Grüne lehnen längere AKW-Laufzeit ab: „Der falsche Weg für Deutschland“

Im Ampel-Streit über die weitere Nutzung von Atomkraftwerken zeichnet sich bislang kein Kompromiss ab. Grünen-Chefin Ricarda Lang wird deutlich.

Ein aufblasbares AKW mit Rissen und Pflastern steht vor einer Halle, auf dem Transparent steht: Atomkraft ? Keinen Tag länger

Protest gegen die Laufzeitverlängerung von AKWs in Deutschland vor dem Eingang zum Bundesparteitag der Grünen in Bonn Foto: Björn Kietzmann

BERLIN afp/rtr | Die Grünen lehnen im koalitionsinternen Atomstreit weitere Zugeständnisse an die FDP bei den AKW-Laufzeiten ab.

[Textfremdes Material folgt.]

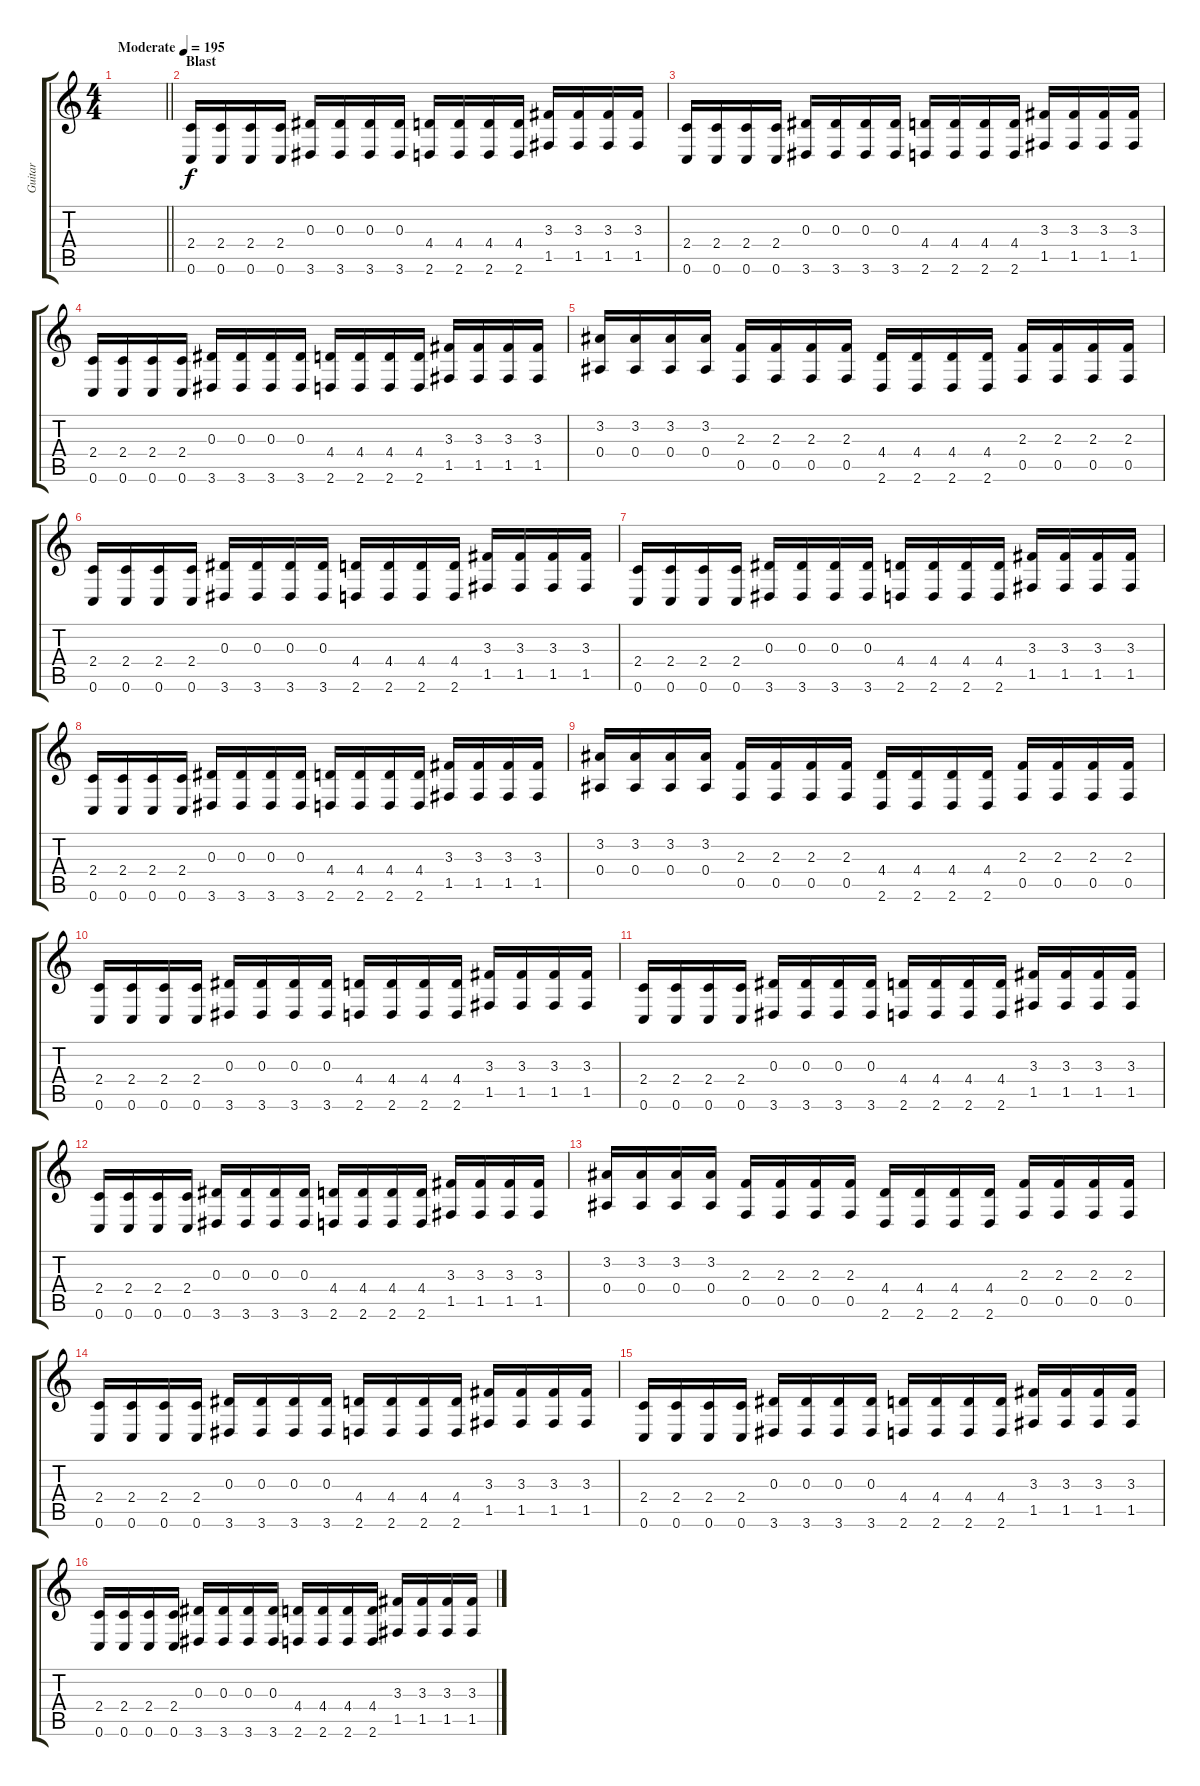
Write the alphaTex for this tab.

\track ("Guitar" "Guitar") {instrument distortionguitar}
\staff {score tabs}
\tuning (C4 G3 Eb3 Bb2 F2 C2) {hide}
\ts (4 4)
\tempo (195 "Moderate")
\clef g2
\barLineRight lightlight
\ks c
|
\section ("" "Blast")
(2.4 0.6).16 (2.4 0.6).16 (2.4 0.6).16 (2.4 0.6).16 (0.3 3.6).16 (0.3 3.6).16 (0.3 3.6).16 (0.3 3.6).16 (4.4 2.6).16 (4.4 2.6).16 (4.4 2.6).16 (4.4 2.6).16 (3.3 1.5).16 (3.3 1.5).16 (3.3 1.5).16 (3.3 1.5).16 |
(2.4 0.6).16 (2.4 0.6).16 (2.4 0.6).16 (2.4 0.6).16 (0.3 3.6).16 (0.3 3.6).16 (0.3 3.6).16 (0.3 3.6).16 (4.4 2.6).16 (4.4 2.6).16 (4.4 2.6).16 (4.4 2.6).16 (3.3 1.5).16 (3.3 1.5).16 (3.3 1.5).16 (3.3 1.5).16 |
(2.4 0.6).16 (2.4 0.6).16 (2.4 0.6).16 (2.4 0.6).16 (0.3 3.6).16 (0.3 3.6).16 (0.3 3.6).16 (0.3 3.6).16 (4.4 2.6).16 (4.4 2.6).16 (4.4 2.6).16 (4.4 2.6).16 (3.3 1.5).16 (3.3 1.5).16 (3.3 1.5).16 (3.3 1.5).16 |
(3.2 0.4).16 (3.2 0.4).16 (3.2 0.4).16 (3.2 0.4).16 (2.3 0.5).16 (2.3 0.5).16 (2.3 0.5).16 (2.3 0.5).16 (4.4 2.6).16 (4.4 2.6).16 (4.4 2.6).16 (4.4 2.6).16 (2.3 0.5).16 (2.3 0.5).16 (2.3 0.5).16 (2.3 0.5).16 |
(2.4 0.6).16 (2.4 0.6).16 (2.4 0.6).16 (2.4 0.6).16 (0.3 3.6).16 (0.3 3.6).16 (0.3 3.6).16 (0.3 3.6).16 (4.4 2.6).16 (4.4 2.6).16 (4.4 2.6).16 (4.4 2.6).16 (3.3 1.5).16 (3.3 1.5).16 (3.3 1.5).16 (3.3 1.5).16 |
(2.4 0.6).16 (2.4 0.6).16 (2.4 0.6).16 (2.4 0.6).16 (0.3 3.6).16 (0.3 3.6).16 (0.3 3.6).16 (0.3 3.6).16 (4.4 2.6).16 (4.4 2.6).16 (4.4 2.6).16 (4.4 2.6).16 (3.3 1.5).16 (3.3 1.5).16 (3.3 1.5).16 (3.3 1.5).16 |
(2.4 0.6).16 (2.4 0.6).16 (2.4 0.6).16 (2.4 0.6).16 (0.3 3.6).16 (0.3 3.6).16 (0.3 3.6).16 (0.3 3.6).16 (4.4 2.6).16 (4.4 2.6).16 (4.4 2.6).16 (4.4 2.6).16 (3.3 1.5).16 (3.3 1.5).16 (3.3 1.5).16 (3.3 1.5).16 |
(3.2 0.4).16 (3.2 0.4).16 (3.2 0.4).16 (3.2 0.4).16 (2.3 0.5).16 (2.3 0.5).16 (2.3 0.5).16 (2.3 0.5).16 (4.4 2.6).16 (4.4 2.6).16 (4.4 2.6).16 (4.4 2.6).16 (2.3 0.5).16 (2.3 0.5).16 (2.3 0.5).16 (2.3 0.5).16 |
(2.4 0.6).16 (2.4 0.6).16 (2.4 0.6).16 (2.4 0.6).16 (0.3 3.6).16 (0.3 3.6).16 (0.3 3.6).16 (0.3 3.6).16 (4.4 2.6).16 (4.4 2.6).16 (4.4 2.6).16 (4.4 2.6).16 (3.3 1.5).16 (3.3 1.5).16 (3.3 1.5).16 (3.3 1.5).16 |
(2.4 0.6).16 (2.4 0.6).16 (2.4 0.6).16 (2.4 0.6).16 (0.3 3.6).16 (0.3 3.6).16 (0.3 3.6).16 (0.3 3.6).16 (4.4 2.6).16 (4.4 2.6).16 (4.4 2.6).16 (4.4 2.6).16 (3.3 1.5).16 (3.3 1.5).16 (3.3 1.5).16 (3.3 1.5).16 |
(2.4 0.6).16 (2.4 0.6).16 (2.4 0.6).16 (2.4 0.6).16 (0.3 3.6).16 (0.3 3.6).16 (0.3 3.6).16 (0.3 3.6).16 (4.4 2.6).16 (4.4 2.6).16 (4.4 2.6).16 (4.4 2.6).16 (3.3 1.5).16 (3.3 1.5).16 (3.3 1.5).16 (3.3 1.5).16 |
(3.2 0.4).16 (3.2 0.4).16 (3.2 0.4).16 (3.2 0.4).16 (2.3 0.5).16 (2.3 0.5).16 (2.3 0.5).16 (2.3 0.5).16 (4.4 2.6).16 (4.4 2.6).16 (4.4 2.6).16 (4.4 2.6).16 (2.3 0.5).16 (2.3 0.5).16 (2.3 0.5).16 (2.3 0.5).16 |
(2.4 0.6).16 (2.4 0.6).16 (2.4 0.6).16 (2.4 0.6).16 (0.3 3.6).16 (0.3 3.6).16 (0.3 3.6).16 (0.3 3.6).16 (4.4 2.6).16 (4.4 2.6).16 (4.4 2.6).16 (4.4 2.6).16 (3.3 1.5).16 (3.3 1.5).16 (3.3 1.5).16 (3.3 1.5).16 |
(2.4 0.6).16 (2.4 0.6).16 (2.4 0.6).16 (2.4 0.6).16 (0.3 3.6).16 (0.3 3.6).16 (0.3 3.6).16 (0.3 3.6).16 (4.4 2.6).16 (4.4 2.6).16 (4.4 2.6).16 (4.4 2.6).16 (3.3 1.5).16 (3.3 1.5).16 (3.3 1.5).16 (3.3 1.5).16 |
(2.4 0.6).16 (2.4 0.6).16 (2.4 0.6).16 (2.4 0.6).16 (0.3 3.6).16 (0.3 3.6).16 (0.3 3.6).16 (0.3 3.6).16 (4.4 2.6).16 (4.4 2.6).16 (4.4 2.6).16 (4.4 2.6).16 (3.3 1.5).16 (3.3 1.5).16 (3.3 1.5).16 (3.3 1.5).16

Parteichefin Ricarda Lang wies am Montag im ZDF-“Morgenmagazin“ darauf hin, dass die Grünen bereits einen Weiterbetrieb bis maximal zum 15. April 2023 im Rahmen einer Einsatzreserve für zwei süddeutsche AKWs angeboten habe. „Wir sind bereit über unseren Schatten zu springen“, sagte die Parteichefin, jetzt müssten sich auch andere bewegen.

Am Sonntag war bei einem Spitzengespräch von Bundeskanzler Olaf Scholz (SPD), Wirtschaftsminister Robert Habeck (Grüne) und Finanzminister Christian Lindner (FDP) im Kanzleramt ein neuer Versuch gescheitert, eine koalitionsinterne Einigung zu erreichen. Während die Grünen auf ihrem Vorschlag einer Einsatzreserve für die AKWs Isar 2 in Bayern und Neckarwestheim 2 in Baden-Württemberg beharren, fordert die FDP deutlich längere Laufzeiten bis mindestens 2024 auch für das dritte noch am Netz befindliche AKW Emsland sowie möglicherweise noch weitere, bereits stillgelegte Kraftwerke.

Dafür müssten auch neue Brennstäbe beschafft werden, was Lang erneut ausschloss. Dies würde die Atomkraft „für die Zukunft zementieren“, warnte die Grünen-Chefin im ZDF. „Das wäre der falsche Weg für Deutschland.“ Daher sei ihre Partei nur bereit, die beiden süddeutschen AKWs mit den bestehenden Brennstäben weiterlaufen zu lassen, verwies sie auf den entsprechenden Parteitagsbeschluss der Grünen vom Freitag. Diese Position sei zudem „aus der Sache heraus begründet“.

Zu der Festlegung auf das Enddatum 15. April sagte Lang: „Das ist unser Angebot, mit dem wir in die Verhandlungen in der Koalition hineingehen.“ Das Problem könne im Winter die Netzstabilität in Süddeutschland sein, und „dafür treffen wir jetzt Vorsorge“. Danach stünden auch andere Mittel zur Verfügung wie zum Beispiel die verstärkte Einfuhr von Flüssiggas.

Auch das Argument, durch einen längeren AKW-Betrieb würde der Strompreis sinken, wies Lang zurück. „Das Problem ist nicht die Frage der Atomkraftwerke, sondern es ist ein Problem des Strommarktdesigns“, sagte die Grünen-Chefin. Dem werde die Regierung jetzt mit der geplanten Strompreisbremse begegnen. Lang betonte, auch die Einsatzreserve sei bereits ein in der Koalition erzielter Kompromiss, „das ist nicht die urgrüne Linie“.

FDP ebenfalls unnachgiebig

Die FDP-Spitze bekräftigte bei einer Präsidiumssitzung ihre Position, die drei AKWs bis mindestens zum Frühjahr 2024 am Netz zu halten. Die Atomkraft werde als Brückentechnologie gebraucht, sagte Generalsekretär Bijan Djir-Sarai in Berlin. Dies sei auch eine Frage der europäischen Solidarität. Die Grünen und Wirtschaftsminister Robert Habeck griff Djir-Sarai scharf an. „Wer rote Linien formuliert, handelt aus meiner Sicht unklug und verantwortungslos.“ Die Devise müsse sein, „erst das Land, dann die Partei“, das gelte auch für Habeck. „Alle Optionen müssen auf dem Tisch bleiben.“

Ein Spitzengespräch zwischen Habeck, FDP-Chef und Finanzminister Christian Lindner sowie Scholz am Sonntag sei atmosphärisch gut verlaufen, sagte Djir-Sarai. Er hoffe und sei auch zuversichtlich, dass bis Dienstag eine Lösung gefunden werde.